• _Instructions for the task_
Every entry in the data that follows should come back exactly, pictures aside.

• _Records_
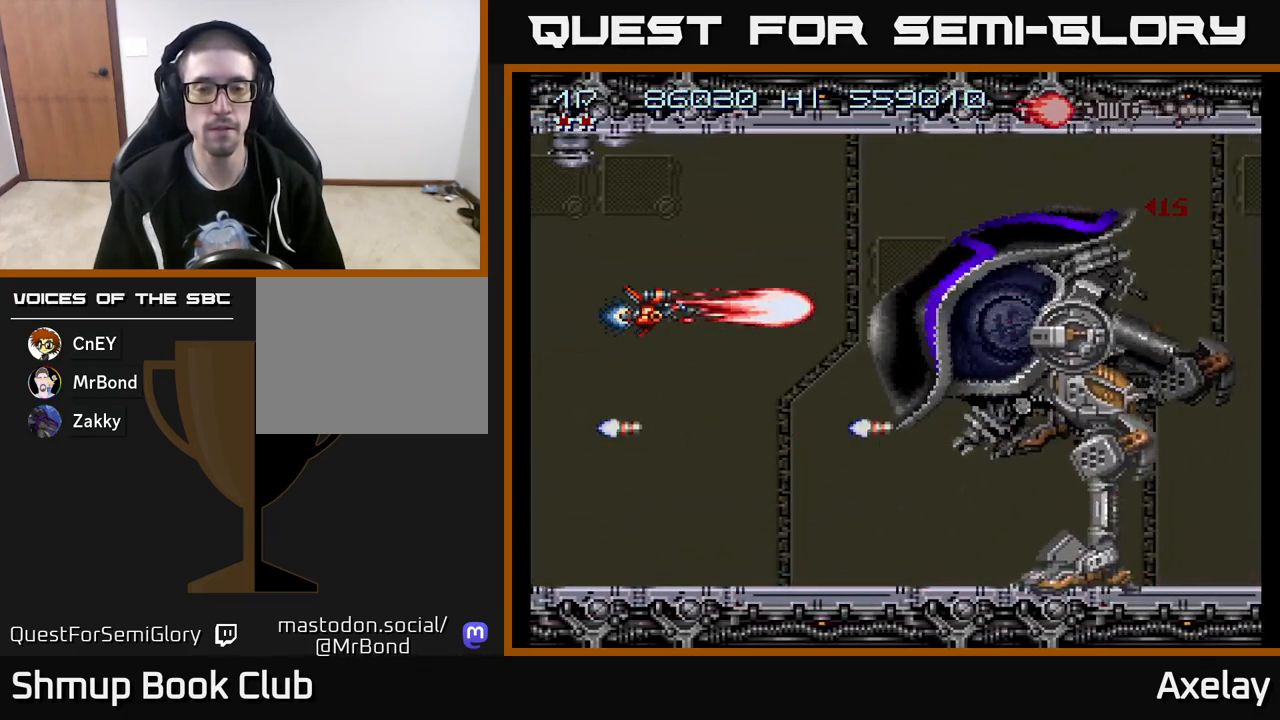
{"buttons": ["A", "X"], "right_stick": "center", "events": []}
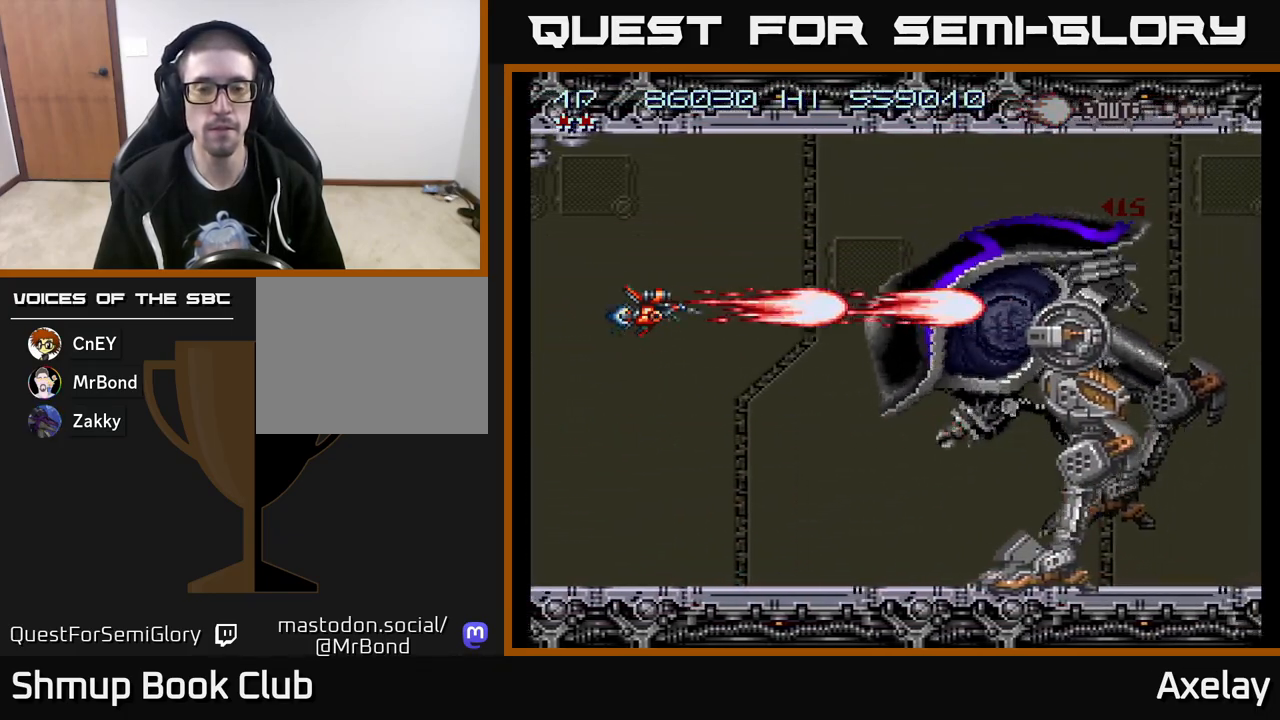
{"buttons": ["A", "X"], "right_stick": "center", "events": []}
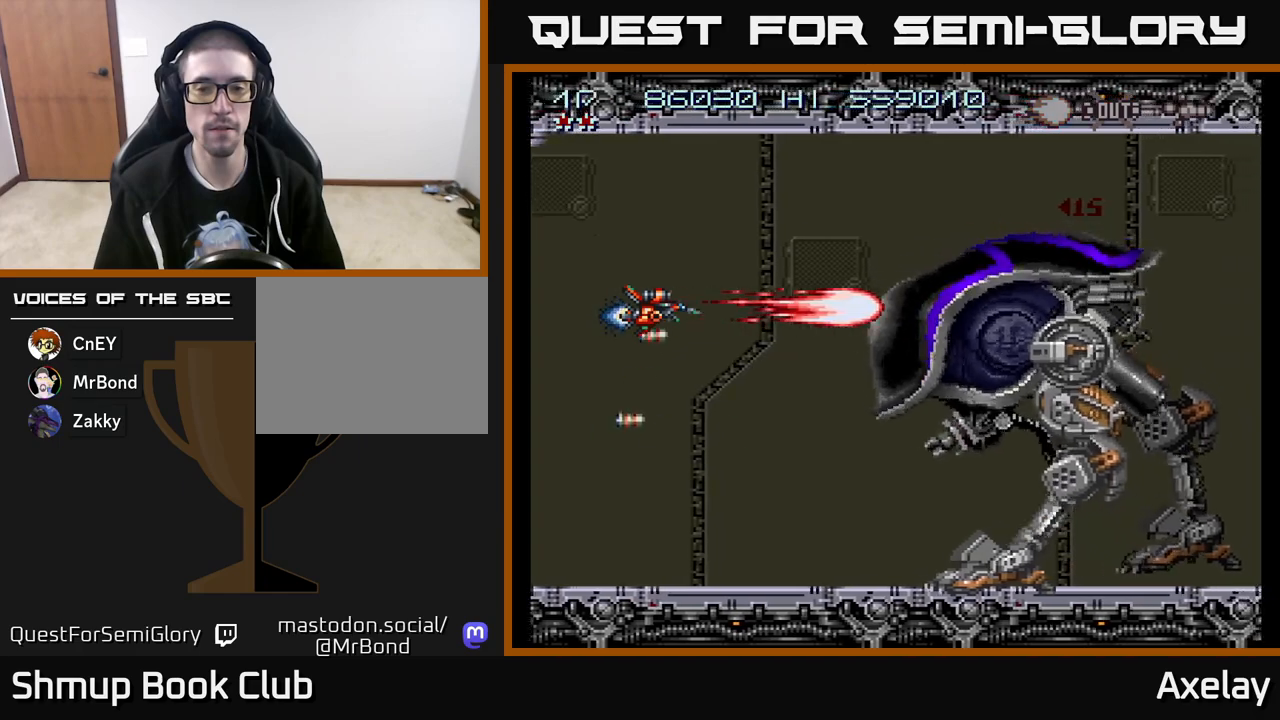
{"buttons": ["A", "X"], "right_stick": "center", "events": []}
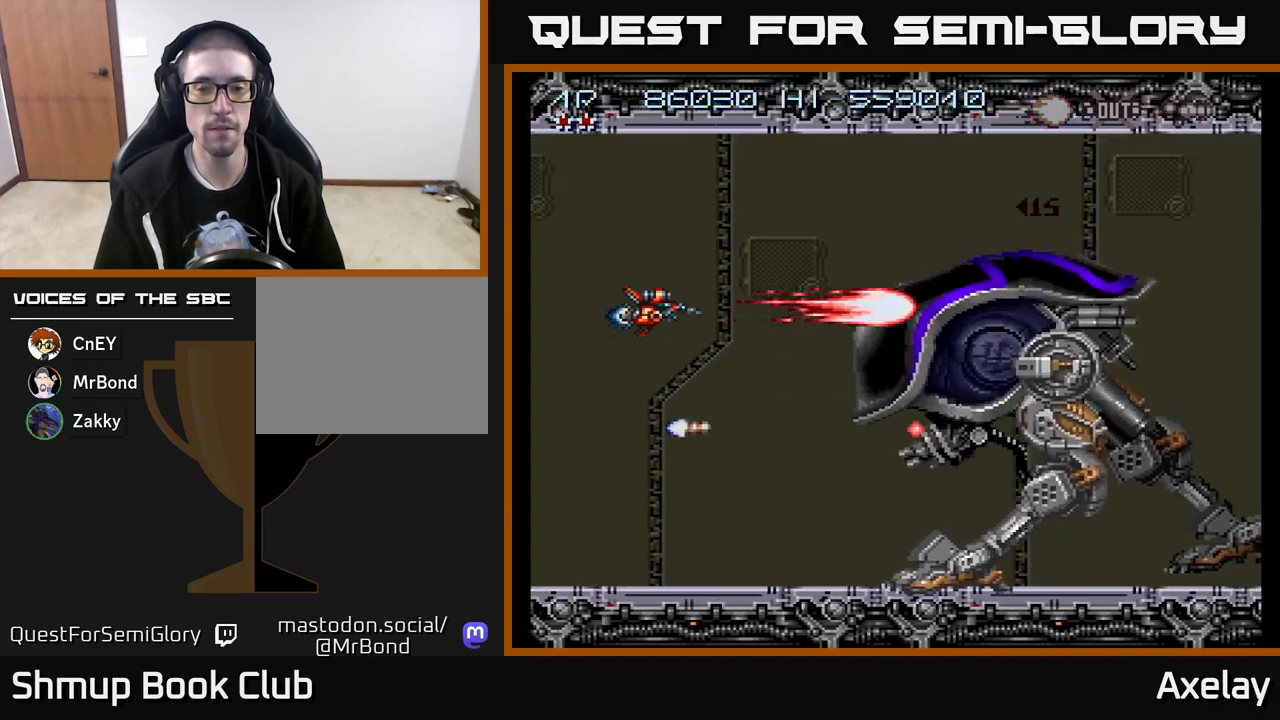
{"buttons": ["A", "X"], "right_stick": "center", "events": []}
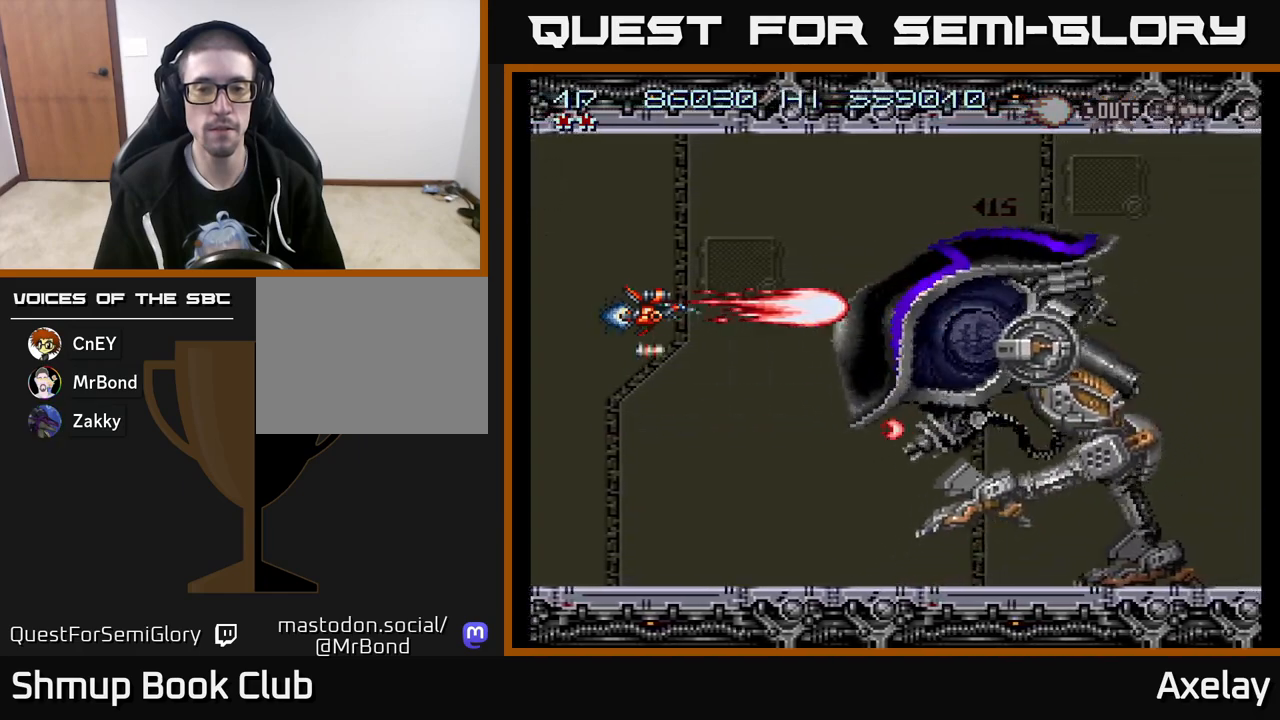
{"buttons": ["A", "X", "DPAD_DOWN"], "right_stick": "center", "events": [[450, "DPAD_DOWN", "down"]]}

• _Written solution_
{"buttons": ["A", "X"], "right_stick": "center", "events": []}
{"buttons": ["A", "X"], "right_stick": "center", "events": []}
{"buttons": ["A", "X"], "right_stick": "center", "events": []}
{"buttons": ["A", "X"], "right_stick": "center", "events": []}
{"buttons": ["A", "X", "DPAD_DOWN"], "right_stick": "center", "events": [[450, "DPAD_DOWN", "down"]]}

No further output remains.